Finch froze. His eyes widened in dawning horror. He recognized the tone. He recognized the cadence. He was hearing a ghost from his past.

"Jessica?" he whispered, the name a fragile puff of air.

"You stole my work," the voice from my lips continued, cold and unforgiving. "You stole my life. You thought you could just erase me. But you can't erase a ghost."

At that moment, a siren wailed from the street below. A real one. Then another. Red and blue lights began to flash against the sides of the skyscrapers. Someone had seen us on the catwalk. The police had been called.

Finch's face, already pale, turned ashen. He was trapped. The police were below, his crimes were on his computer, and the ghost of his victim was standing on a catwalk, accusing him to his face. There was no escape.

He looked at me—at her. He looked at the flashing lights below. And then he looked at the long, dizzying drop. His face, once so full of arrogance and rage, crumpled into a mask of utter, complete despair. The mask of a man who had finally run out of moves.

"It wasn't supposed to be like this," he whimpered.

Then, before his security could reach him, before we could do anything, he took a single, deliberate step backward. Off the edge of the roof.

He didn't scream. He just fell, a silent, dark shape tumbling into the abyss, disappearing into the concrete canyons of the city he had once thought he owned.

A profound, echoing silence descended upon the rooftop, broken only by the wind and the distant, approaching sirens. The two security guards stared, frozen in shock. Kevin pulled me the rest of the way across the catwalk, onto the solid roof of the neighboring building.

Inside me, the cold, vengeful presence that had been Jessica Miller for six long months finally, finally, began to dissipate. The cold ache in my chest lessened. The hatred faded. The sorrow softened. It was replaced by a single, quiet feeling.

Peace.

Her regret was resolved. Her justice, in its own terrible, final way, had been served.

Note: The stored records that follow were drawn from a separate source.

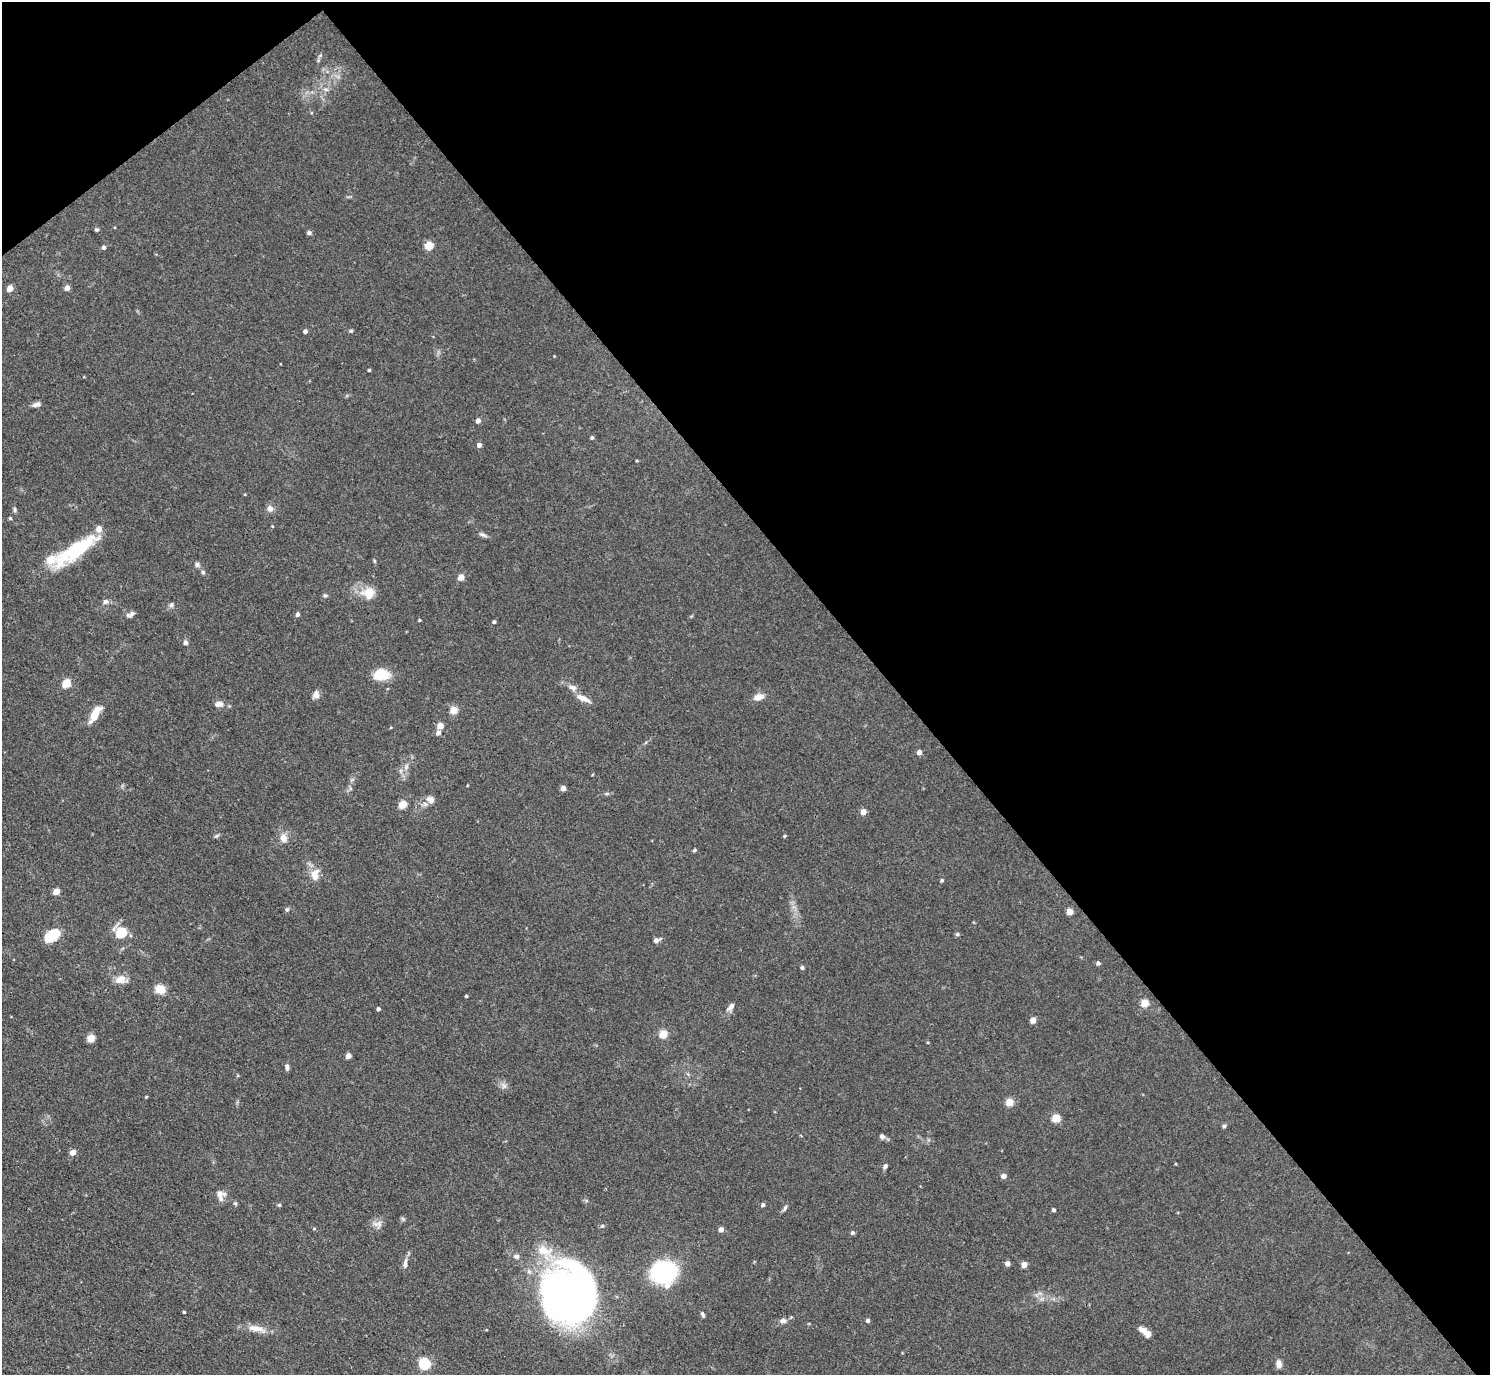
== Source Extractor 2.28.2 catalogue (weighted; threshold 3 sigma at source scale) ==
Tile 3 of 4 x 4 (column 3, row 1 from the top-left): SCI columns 2977-4464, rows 4419-5791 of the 5953 x 5949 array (HDU 1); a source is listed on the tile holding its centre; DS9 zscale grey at full resolution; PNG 1492 x 1377 px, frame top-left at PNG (2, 2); no overlay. Shown black and unused: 42% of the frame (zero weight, under 3 of 4 exposures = <1% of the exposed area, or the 3 px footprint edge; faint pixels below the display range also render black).
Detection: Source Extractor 2.28.2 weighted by HDU 2 'WHT'; one run over the whole footprint, this tile lists its part. Background 0.0829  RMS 0.0055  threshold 0.0246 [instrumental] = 3 sigma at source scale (4.5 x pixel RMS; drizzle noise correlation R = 1.50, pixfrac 1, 0.05/0.05 arcsec/px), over >= 5 px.
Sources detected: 119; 4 inside a brighter listed object's ellipse — not listed separately; the other 115 listed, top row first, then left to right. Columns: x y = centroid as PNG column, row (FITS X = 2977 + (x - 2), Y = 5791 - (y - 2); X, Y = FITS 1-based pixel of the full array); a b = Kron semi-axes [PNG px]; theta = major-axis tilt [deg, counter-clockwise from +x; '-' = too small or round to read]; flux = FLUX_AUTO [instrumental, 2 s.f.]
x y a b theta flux
326 89 7 5 -20 1.7
96 230 6 5 - 0.87
309 232 6 5 - 1.2
429 245 5 5 - 18
104 247 4 4 - 1.8
10 288 5 4 - 7
67 288 4 4 - 3.9
305 331 4 4 - 1.8
351 331 5 4 - 0.7
369 370 3 3 - 0.67
36 404 10 5 16 2.3
478 421 5 4 - 2.5
592 438 4 3 - 1
479 445 5 4 - 2.6
637 461 4 3 - 0.49
270 509 8 7 - 2.7
15 510 6 5 - 0.99
10 518 4 4 - 0.77
483 535 12 5 -24 1.6
74 551 60 15 34 38
197 564 7 5 -89 1.3
203 572 5 5 - 0.91
461 577 5 4 - 7.1
368 593 17 15 7 9.1
325 595 6 5 - 0.96
105 601 7 6 - 1.8
171 605 6 5 - 1.4
130 614 11 6 28 1.9
297 614 4 4 - 1.9
419 620 3 3 - 0.65
494 622 4 3 - 1.2
186 642 5 4 - 1.9
381 674 15 11 9 15
66 683 5 5 - 21
573 688 11 7 -31 2.8
316 695 9 8 - 2.7
759 697 12 8 19 4.1
583 698 17 7 -25 5
219 704 10 7 1 3.1
454 710 5 5 - 13
96 711 17 10 60 6.1
440 726 5 4 - 7.3
391 727 4 3 - 0.49
438 733 5 5 - 2.3
919 752 4 4 - 3.1
406 767 8 6 77 1.9
350 788 6 4 -72 0.84
563 788 4 4 - 3.7
430 800 13 8 -31 3
403 804 5 5 - 17
863 812 4 4 - 5.8
216 836 7 4 31 0.87
785 836 4 3 - 0.75
283 838 11 9 -67 4.2
694 850 5 4 - 0.7
315 874 17 11 80 5.8
942 880 4 4 - 0.94
56 891 5 4 - 7.4
287 909 6 5 - 0.87
1070 912 4 4 - 9.1
121 932 5 5 - 39
957 934 6 5 - 0.83
52 935 15 9 36 18
657 940 10 6 17 1.9
1098 963 4 4 - 1.3
802 968 4 4 - 1.1
120 979 14 9 18 5.2
160 989 10 9 - 6.8
466 996 3 3 - 0.68
1145 1003 5 5 - 15
731 1007 12 6 50 2.4
378 1009 4 4 - 1.3
1033 1020 4 4 - 6.3
663 1034 5 5 - 18
91 1038 5 4 - 15
348 1056 4 4 - 4.6
287 1067 7 5 -81 1.7
238 1076 5 3 - 0.53
504 1086 8 7 - 2
146 1097 4 3 - 0.49
1009 1102 5 5 - 16
1056 1118 5 5 - 19
1224 1126 6 5 - 0.85
882 1136 6 6 - 1.6
73 1152 5 4 - 5.4
885 1166 7 4 52 1.3
1003 1176 4 4 - 3.3
220 1194 13 9 -5 3.7
235 1203 6 4 -43 0.81
279 1205 5 5 - 0.69
763 1205 4 4 - 1.5
785 1208 9 4 60 1.2
1054 1210 3 3 - 1.3
403 1219 7 4 -45 0.83
379 1224 13 8 79 2.9
602 1226 6 4 14 0.98
314 1229 5 3 - 0.58
721 1230 4 4 - 3.1
852 1233 4 4 - 1.4
544 1251 25 16 -41 14
516 1256 8 6 -10 1.6
405 1263 15 6 81 2.8
1007 1263 4 4 - 3.2
1024 1265 4 4 - 6.8
664 1272 14 12 10 110
667 1286 8 6 59 3.2
568 1296 48 41 -76 380
184 1312 3 3 - 0.65
703 1314 8 4 -68 1.1
783 1321 11 7 7 2.4
868 1321 4 4 - 1.5
256 1328 23 8 -12 6.9
1145 1332 15 6 -39 4.4
424 1364 5 5 - 57
1279 1364 9 6 -80 3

I fell to my knees on the rooftop, not from exhaustion, but from the sudden, shocking emptiness in my chest. For the first time in weeks, I was alone inside my own soul.

The black phone in my pocket buzzed one last time.

[Primary Assignment Complete: Spirit's Regret Resolved.] [Target Spirit: Jessica Miller - Successfully Processed.] [Reward Issued: +100 Merit Points.] [Contract Expiration Timer: Suspended.] [Congratulations, Agent. You are no longer on probation.]